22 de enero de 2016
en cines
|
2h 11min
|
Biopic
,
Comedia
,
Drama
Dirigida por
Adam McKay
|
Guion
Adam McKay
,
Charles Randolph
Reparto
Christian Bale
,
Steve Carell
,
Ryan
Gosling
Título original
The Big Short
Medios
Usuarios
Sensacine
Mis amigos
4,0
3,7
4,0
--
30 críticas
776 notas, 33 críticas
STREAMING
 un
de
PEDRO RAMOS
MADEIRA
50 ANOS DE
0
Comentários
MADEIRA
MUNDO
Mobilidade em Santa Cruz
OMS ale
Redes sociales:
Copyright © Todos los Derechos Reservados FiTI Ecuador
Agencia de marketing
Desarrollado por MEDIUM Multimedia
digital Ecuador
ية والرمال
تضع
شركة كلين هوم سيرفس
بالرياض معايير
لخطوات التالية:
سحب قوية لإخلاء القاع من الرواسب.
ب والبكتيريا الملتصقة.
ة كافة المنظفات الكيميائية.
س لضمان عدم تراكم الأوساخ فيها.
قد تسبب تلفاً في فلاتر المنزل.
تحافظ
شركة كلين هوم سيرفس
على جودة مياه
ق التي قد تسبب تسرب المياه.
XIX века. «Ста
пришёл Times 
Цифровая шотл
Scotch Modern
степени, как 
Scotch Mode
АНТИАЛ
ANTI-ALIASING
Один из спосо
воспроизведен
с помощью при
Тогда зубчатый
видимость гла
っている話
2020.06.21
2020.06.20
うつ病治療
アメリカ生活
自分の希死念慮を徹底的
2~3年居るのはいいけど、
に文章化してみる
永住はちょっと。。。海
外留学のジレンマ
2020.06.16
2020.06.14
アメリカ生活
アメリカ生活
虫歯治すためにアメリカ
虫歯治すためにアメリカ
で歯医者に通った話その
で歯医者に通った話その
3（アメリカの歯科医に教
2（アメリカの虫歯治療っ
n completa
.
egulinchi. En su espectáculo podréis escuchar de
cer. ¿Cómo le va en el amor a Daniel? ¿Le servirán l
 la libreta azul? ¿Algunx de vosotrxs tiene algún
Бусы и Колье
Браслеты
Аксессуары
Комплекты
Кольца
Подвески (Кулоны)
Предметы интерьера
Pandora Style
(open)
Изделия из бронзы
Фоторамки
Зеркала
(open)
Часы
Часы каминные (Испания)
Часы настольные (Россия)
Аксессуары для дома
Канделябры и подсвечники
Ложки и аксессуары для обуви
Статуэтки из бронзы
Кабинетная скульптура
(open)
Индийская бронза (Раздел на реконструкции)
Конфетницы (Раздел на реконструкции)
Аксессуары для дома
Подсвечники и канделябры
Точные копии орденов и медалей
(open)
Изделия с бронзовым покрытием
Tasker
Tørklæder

━━━━━━━━━━━━━━━━━━━━

Tally the lines in the listing above that contain the string "реконструкции". Reply with the number alone.

■ Task output
2